Петя, когда его увидел, со смеху покатился:

– Ну и маскарад!

Знакомил их Петя с умыслом: через него держать связь.

Почте не доверяли. Обменялись телефонами. Звонить, ясное дело, можно было только из уличных автоматов, а встречаться договорились всегда на этом самом месте, возле чешского ресторанчика, чтобы по телефону не обсуждать место встречи.

Завязывалась преступная связь с иностранцем.

Знаменитое чешское пиво было светлое, в запотевших кружках, что свидетельствовало о его правильной температуре. Правда, оно стояло на соседних столах, а ко времени, когда компанию впустили в зал, как раз кончилось. Шпикачки тоже кончились, официанты подавали пиво «Жигулевское» и соленые крендельки, невиданную закуску. За соседним столом щипали, как корпию, внесенную контрабандой воблу, а в пиво подливали водку – под столом.

Хотелось сфотографировать, но было, во-первых, боязно, во-вторых – темновато.

Таинственным образом снова появилось чешское пиво, пришлось выпить еще по две кружки. Вышли нагрузившиеся, веселые. Пьер на прощанье подарил Илье свой “Hasselblad”. To есть Пьер сначала предложил обмен, но Илья не смог отдать «Федю»:

– Подарок отца, не вещь, а часть жизни.

И тогда Пьер снял с себя матовый рубчатый ремень и сказал:

– Понимаю. Бери.

Дядя Орлов подарил им свой бухгалтерский портфельчик. Он был тяжеленький, с книгами. Около метро разошлись в три разные стороны: Илья с Пьером решили идти пешком до центра, Орлов тоже пошел пешком, но в другую сторону – он жил на Октябрьской площади.

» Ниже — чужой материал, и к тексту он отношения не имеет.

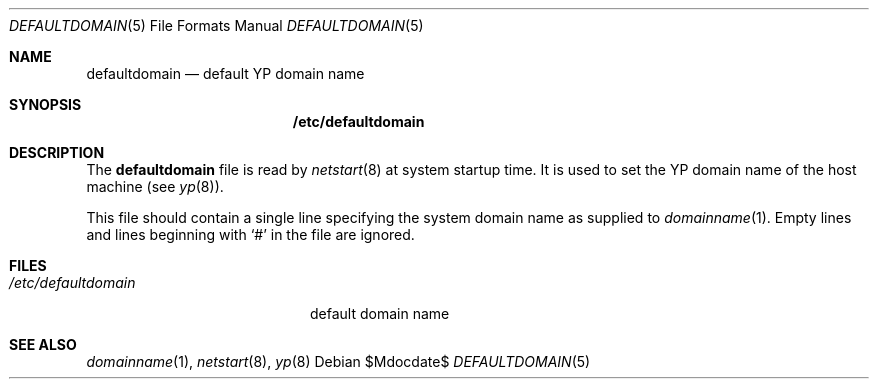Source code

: .\" $OpenBSD: defaultdomain.5,v 1.2 2004/12/20 15:40:00 jaredy Exp $
.\" Written by Jared Yanovich
.\" This file belongs to the public domain.
.Dd $Mdocdate$
.Dt DEFAULTDOMAIN 5
.Os
.Sh NAME
.Nm defaultdomain
.Nd default YP domain name
.Sh SYNOPSIS
.Nm /etc/defaultdomain
.Sh DESCRIPTION
The
.Nm
file is read by
.Xr netstart 8
at system startup time.
It is used to set the YP domain name of the host machine (see
.Xr yp 8 ) .
.Pp
This file should contain a single line specifying the system domain name as
supplied to
.Xr domainname 1 .
Empty lines and lines beginning with
.Sq #
in the file are ignored.
.Sh FILES
.Bl -tag -width "/etc/defaultdomain" -compact
.It Pa /etc/defaultdomain
default domain name
.El
.Sh SEE ALSO
.Xr domainname 1 ,
.Xr netstart 8 ,
.Xr yp 8

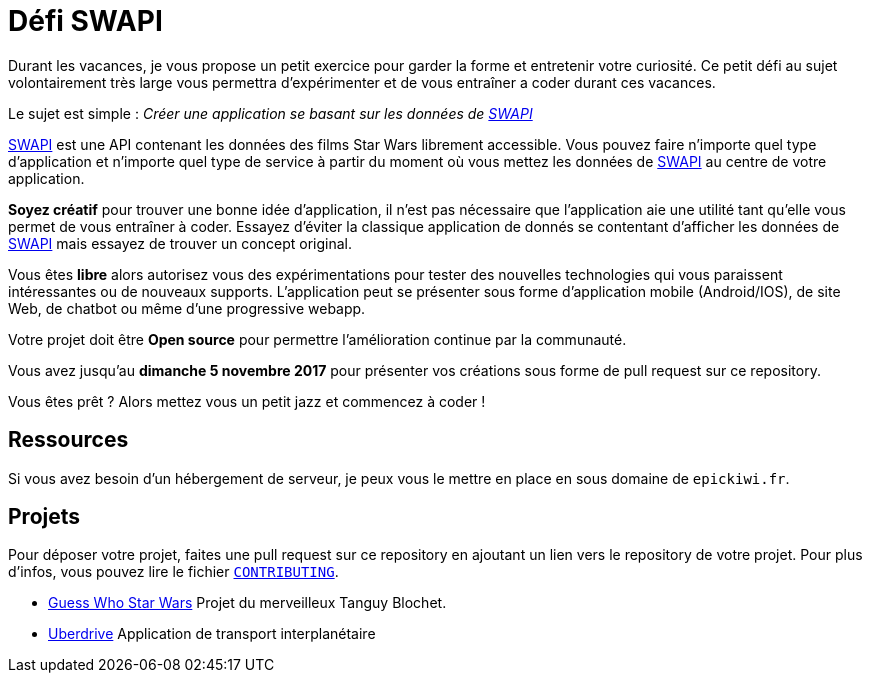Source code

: = Défi SWAPI

Durant les vacances, je vous propose un petit exercice pour garder la forme et entretenir votre curiosité.
Ce petit défi au sujet volontairement très large vous permettra d’expérimenter et de vous entraîner a coder durant ces vacances.

Le sujet est simple : _Créer une application se basant sur les données de link:https://swapi.co/[SWAPI]_

link:https://swapi.co/[SWAPI] est une API contenant les données des films Star Wars librement accessible.
Vous pouvez faire n'importe quel type d'application et n'importe quel type de service à partir du moment où vous mettez les données de link:https://swapi.co/[SWAPI] au centre de votre application.

**Soyez créatif** pour trouver une bonne idée d'application, il n'est pas nécessaire que l'application aie une utilité tant qu'elle vous permet de vous entraîner à coder. Essayez d'éviter la classique application de donnés se contentant d'afficher les données de link:https://swapi.co/[SWAPI] mais essayez de trouver un concept original.

Vous êtes **libre** alors autorisez vous des expérimentations pour tester des nouvelles technologies qui vous paraissent intéressantes ou de nouveaux supports. L'application peut se présenter sous forme d'application mobile (Android/IOS), de site Web, de chatbot ou même d'une progressive webapp.

Votre projet doit être **Open source** pour permettre l'amélioration continue par la communauté.

Vous avez jusqu'au **dimanche 5 novembre 2017** pour présenter vos créations sous forme de pull request sur ce repository.

Vous êtes prêt ? Alors mettez vous un petit jazz et commencez à coder !

== Ressources

Si vous avez besoin d'un hébergement de serveur, je peux vous le mettre en place en sous domaine de `epickiwi.fr`.

== Projets

Pour déposer votre projet, faites une pull request sur ce repository en ajoutant un lien vers le repository de votre projet.
Pour plus d'infos, vous pouvez lire le fichier `link:CONTRIBUTING.adoc[CONTRIBUTING]`.

* link:https://github.com/TngBlt/Guess-Who-Star-Wars[Guess Who Star Wars] Projet du merveilleux Tanguy Blochet.
* link:https://github.com/EpicKiwi/Uberdrive[Uberdrive] Application de transport interplanétaire
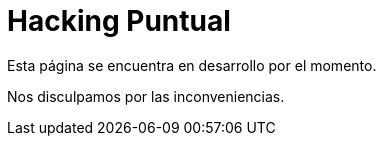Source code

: :slug: servicios/hacking-puntual/
:category: servicios
:description: En esta página presentamos nuestro servicio de Hacking Puntual, mediante el cual nuestro equipo de profesionales se encarga de encontrar y reportar todas las vulnerabilidades y hallazgos de seguridad existentes en la aplicación garantizando la ausencia de falsos positivos.
:keywords: FLUID, Servicios, Ethical Hacking, Seguridad, Aplicación, Hacking Puntual.
// :translate: services/one-shot-hacking/

= Hacking Puntual

Esta página se encuentra en desarrollo por el momento.

Nos disculpamos por las inconveniencias.
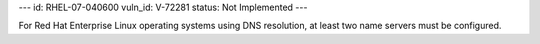 ---
id: RHEL-07-040600
vuln_id: V-72281
status: Not Implemented
---

For Red Hat Enterprise Linux operating systems using DNS resolution, at least two name servers must be configured.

Портфель Орлова, набитый книгами, нес Миха. Они с Саней спустились в метро. Праздник все еще продолжался, хотя официальное закрытие уже произошло.

Толпы веселых и пьяных людей, слегка приуставшие от двухнедельного праздника, догуливали последний вечер.

Иностранцев, украсивших на время московский пейзаж, было очень мало. Наверное, пошли собирать чемоданы, спать, завершать последние товарообороты, продавать остатки валюты и доцеловываться с советскими девушками, впервые познавшими прелесть романа с австрийцем, шведом и гражданином независимой Ганы.

Дружба народов торжествовала. Иностранцы, вопреки многолетним внушениям, оказались хорошими ребятами – никаких капиталистов, одни коммунисты и сочувствующие. Вроде голубиного Пикассо и прогрессивного Федерико Феллини.

Саня с Михой сидели за полночь во дворе дома-комода на Чернышевского, на скамеечке, говорили об улучшении нравов в России, хвалили Хрущева, который «вскрыл» железный занавес. Потом перешли к более личным темам: Миха поведал Сане то, что не вполне внятно изъяснил насмешливому Илье, – о бедной Минне, об их нечистых отношениях, о тягостном осадке, который теперь, видно, не смоется за всю жизнь.